Germany was a very large country and there were still whole sections where the war had scarcely touched them. Most of the major cities had been savagely bombed, but not little farms or villages like theirs south of Hachenburg. The war, however, was far from abstract. The enemy planes flying overhead prevented that, as did the feeling of dread when the mail came for those families with loved ones in the military. Far too many announcements had arrived saying that young Johan or Fritz had been killed, wounded, or was missing in such places as North Africa, Italy, Russia, and now in France. The war was an omnipresent dark and brooding background.

That evening, Magda showed Margarete a piece of paper that had just arrived by mail. Magda was clearly unhappy.

“We have been drafted,” she said.

Margarete at first thought it was a joke. “Where?” she laughed. “Into the Luftwaffe? I’ve always wanted to be a pilot.”
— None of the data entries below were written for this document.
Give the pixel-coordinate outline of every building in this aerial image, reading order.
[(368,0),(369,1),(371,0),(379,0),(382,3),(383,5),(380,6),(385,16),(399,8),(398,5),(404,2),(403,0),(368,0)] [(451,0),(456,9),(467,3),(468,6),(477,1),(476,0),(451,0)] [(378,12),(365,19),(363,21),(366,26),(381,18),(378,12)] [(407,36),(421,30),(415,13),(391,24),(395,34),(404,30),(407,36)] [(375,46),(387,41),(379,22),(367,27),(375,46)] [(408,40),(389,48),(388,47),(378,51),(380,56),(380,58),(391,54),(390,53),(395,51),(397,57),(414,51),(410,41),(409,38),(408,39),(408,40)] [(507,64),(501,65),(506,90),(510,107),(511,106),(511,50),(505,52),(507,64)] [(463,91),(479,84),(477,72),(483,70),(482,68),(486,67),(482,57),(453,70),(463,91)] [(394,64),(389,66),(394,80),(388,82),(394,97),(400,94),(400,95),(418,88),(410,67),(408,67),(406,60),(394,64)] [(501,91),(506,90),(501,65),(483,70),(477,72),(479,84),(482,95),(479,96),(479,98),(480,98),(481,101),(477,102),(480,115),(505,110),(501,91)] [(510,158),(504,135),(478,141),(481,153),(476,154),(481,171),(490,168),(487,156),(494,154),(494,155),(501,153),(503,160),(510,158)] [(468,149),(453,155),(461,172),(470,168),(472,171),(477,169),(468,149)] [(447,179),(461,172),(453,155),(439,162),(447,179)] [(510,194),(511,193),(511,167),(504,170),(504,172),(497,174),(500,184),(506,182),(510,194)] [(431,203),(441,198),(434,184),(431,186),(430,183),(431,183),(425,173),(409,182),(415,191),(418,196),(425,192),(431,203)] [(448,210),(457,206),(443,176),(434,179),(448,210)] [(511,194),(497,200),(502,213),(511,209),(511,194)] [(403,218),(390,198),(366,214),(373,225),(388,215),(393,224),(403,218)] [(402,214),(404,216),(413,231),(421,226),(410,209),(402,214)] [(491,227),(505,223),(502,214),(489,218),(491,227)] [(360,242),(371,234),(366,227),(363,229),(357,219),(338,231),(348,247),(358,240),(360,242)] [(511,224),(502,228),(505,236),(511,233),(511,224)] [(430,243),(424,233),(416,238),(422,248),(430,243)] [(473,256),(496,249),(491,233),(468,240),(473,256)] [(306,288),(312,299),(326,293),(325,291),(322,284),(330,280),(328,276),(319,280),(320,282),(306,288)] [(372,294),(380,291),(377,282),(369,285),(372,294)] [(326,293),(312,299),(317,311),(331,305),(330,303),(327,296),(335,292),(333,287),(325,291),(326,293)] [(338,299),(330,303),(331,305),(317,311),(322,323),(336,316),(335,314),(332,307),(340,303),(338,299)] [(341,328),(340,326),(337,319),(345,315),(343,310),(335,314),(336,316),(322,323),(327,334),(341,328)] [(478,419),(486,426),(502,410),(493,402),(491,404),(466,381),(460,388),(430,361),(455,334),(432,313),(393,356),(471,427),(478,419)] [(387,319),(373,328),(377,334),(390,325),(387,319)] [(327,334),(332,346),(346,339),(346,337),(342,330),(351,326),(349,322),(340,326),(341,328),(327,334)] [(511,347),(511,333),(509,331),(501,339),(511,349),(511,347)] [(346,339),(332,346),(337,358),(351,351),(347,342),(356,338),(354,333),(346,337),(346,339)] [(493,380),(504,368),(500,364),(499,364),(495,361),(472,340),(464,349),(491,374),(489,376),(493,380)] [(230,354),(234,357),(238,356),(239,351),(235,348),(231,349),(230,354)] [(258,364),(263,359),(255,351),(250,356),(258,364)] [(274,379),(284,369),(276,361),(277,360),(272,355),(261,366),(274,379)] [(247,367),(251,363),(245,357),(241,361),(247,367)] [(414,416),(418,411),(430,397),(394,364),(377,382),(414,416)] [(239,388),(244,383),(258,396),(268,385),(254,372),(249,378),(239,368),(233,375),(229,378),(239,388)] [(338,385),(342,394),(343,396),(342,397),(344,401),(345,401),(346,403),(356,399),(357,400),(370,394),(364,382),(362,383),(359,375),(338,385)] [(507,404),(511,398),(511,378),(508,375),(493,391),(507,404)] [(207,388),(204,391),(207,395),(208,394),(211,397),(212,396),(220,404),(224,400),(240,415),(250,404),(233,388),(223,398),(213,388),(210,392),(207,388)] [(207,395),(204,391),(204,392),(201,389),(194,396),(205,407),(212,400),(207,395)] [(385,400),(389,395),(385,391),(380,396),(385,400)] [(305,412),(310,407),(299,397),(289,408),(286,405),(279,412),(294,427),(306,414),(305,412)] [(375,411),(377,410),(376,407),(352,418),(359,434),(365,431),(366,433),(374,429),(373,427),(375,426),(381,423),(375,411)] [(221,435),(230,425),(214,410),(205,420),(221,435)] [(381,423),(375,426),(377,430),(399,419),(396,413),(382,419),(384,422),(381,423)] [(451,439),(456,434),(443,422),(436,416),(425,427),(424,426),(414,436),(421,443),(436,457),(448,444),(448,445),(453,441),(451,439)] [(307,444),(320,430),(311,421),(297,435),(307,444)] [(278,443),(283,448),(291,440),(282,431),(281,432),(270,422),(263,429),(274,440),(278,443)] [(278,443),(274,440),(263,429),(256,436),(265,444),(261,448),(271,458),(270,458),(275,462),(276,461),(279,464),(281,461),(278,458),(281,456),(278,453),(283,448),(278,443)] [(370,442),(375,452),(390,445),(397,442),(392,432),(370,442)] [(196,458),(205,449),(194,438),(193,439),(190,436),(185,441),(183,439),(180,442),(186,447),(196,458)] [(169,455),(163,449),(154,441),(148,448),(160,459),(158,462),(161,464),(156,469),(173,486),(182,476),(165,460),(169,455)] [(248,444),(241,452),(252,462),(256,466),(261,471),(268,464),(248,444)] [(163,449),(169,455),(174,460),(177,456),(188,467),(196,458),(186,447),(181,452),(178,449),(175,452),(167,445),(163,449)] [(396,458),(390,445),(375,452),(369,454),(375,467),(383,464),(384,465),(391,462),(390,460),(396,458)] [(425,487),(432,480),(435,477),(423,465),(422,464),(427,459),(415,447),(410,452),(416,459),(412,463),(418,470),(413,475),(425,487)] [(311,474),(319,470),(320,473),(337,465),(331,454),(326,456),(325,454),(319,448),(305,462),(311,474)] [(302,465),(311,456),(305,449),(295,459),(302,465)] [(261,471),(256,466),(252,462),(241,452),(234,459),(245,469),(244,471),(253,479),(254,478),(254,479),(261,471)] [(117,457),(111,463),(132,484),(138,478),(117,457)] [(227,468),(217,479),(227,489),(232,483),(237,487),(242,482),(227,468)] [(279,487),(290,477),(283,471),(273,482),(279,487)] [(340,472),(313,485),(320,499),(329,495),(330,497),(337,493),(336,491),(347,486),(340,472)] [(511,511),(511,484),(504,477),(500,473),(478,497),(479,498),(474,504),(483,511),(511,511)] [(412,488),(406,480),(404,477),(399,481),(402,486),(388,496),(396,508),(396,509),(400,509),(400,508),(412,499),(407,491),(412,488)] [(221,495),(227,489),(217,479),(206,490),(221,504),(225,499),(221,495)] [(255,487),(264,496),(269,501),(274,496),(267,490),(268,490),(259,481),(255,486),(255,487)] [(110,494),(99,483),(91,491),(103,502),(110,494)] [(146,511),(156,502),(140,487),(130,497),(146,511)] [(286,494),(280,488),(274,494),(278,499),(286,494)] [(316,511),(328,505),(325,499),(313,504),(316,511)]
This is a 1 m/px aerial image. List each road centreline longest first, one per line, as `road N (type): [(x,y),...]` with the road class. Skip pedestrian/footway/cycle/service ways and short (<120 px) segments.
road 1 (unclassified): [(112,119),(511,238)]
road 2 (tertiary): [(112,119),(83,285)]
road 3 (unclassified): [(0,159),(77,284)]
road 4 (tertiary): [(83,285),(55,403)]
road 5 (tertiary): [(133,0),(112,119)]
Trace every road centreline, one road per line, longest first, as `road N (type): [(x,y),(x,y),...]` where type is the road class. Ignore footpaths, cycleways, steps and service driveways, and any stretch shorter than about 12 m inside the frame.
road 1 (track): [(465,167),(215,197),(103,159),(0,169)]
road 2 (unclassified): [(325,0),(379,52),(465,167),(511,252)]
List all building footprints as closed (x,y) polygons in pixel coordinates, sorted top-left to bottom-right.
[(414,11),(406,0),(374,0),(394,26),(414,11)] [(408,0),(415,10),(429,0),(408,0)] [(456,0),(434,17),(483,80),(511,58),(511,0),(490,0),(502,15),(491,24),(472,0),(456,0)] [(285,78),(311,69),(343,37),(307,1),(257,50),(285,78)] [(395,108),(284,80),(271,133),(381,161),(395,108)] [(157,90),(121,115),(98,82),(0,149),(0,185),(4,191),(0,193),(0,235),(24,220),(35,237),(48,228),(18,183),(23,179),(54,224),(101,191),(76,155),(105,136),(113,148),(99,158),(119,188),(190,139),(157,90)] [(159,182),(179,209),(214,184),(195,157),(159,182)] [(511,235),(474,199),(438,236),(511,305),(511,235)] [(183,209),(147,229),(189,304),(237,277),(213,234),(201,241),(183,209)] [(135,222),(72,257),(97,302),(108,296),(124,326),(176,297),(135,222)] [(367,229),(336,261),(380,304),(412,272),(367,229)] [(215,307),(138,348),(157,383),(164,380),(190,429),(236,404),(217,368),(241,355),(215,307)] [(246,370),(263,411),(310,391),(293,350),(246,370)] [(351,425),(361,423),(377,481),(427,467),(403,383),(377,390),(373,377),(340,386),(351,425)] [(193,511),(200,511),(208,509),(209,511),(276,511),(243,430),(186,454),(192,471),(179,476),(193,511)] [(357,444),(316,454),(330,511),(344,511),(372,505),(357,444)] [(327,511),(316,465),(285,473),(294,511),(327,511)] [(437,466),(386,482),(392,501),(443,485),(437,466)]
“No, you silly child, into one of the labor battalions that are being organized to develop defenses along the Rhine. All eligible German civilians between fourteen and sixty, male and female, are to participate, according to Himmler and Speer. Since we are not the farm’s owners or laborers, we are eligible. We will be trucked to the appropriate areas on Friday mornings and be returned on Saturday night so we can spend the Sabbath either praying for Germany’s success or salving our sore muscles.”

Bertha huffed. “You’d think that having a husband as a high-ranking officer in the OKW would be enough to exempt you.”

Magda declined to tell her sister that Ernst wasn’t all that high ranking and that he most likely wouldn’t permit special favors even if he had the power Bertha thought he had. She did wonder if the policeman who’d scolded her for protesting the deaths of the Jews had found out who she was and had been behind the conscription notice. No matter. She would serve the Reich.

Margarete understood Aunt Bertha’s dismay and shared it, but only to a point. Working to defend Germany would be an adventure and might help erase the lingering memory of those dead and rotting Jews. She stepped outside, away from bickering adults, and into a clear refreshing night filled with stars. She stiffened. Victor was slouching against a fence and staring at her. His hand reached down and briefly touched his crotch. She gasped and he walked away. She thought about telling Bertha, but what had she actually seen? Perhaps it was nothing more than a middle-aged man scratching himself.

Besides, she told herself, the farm needed men like Victor to work it. She would ignore the vulgar creature.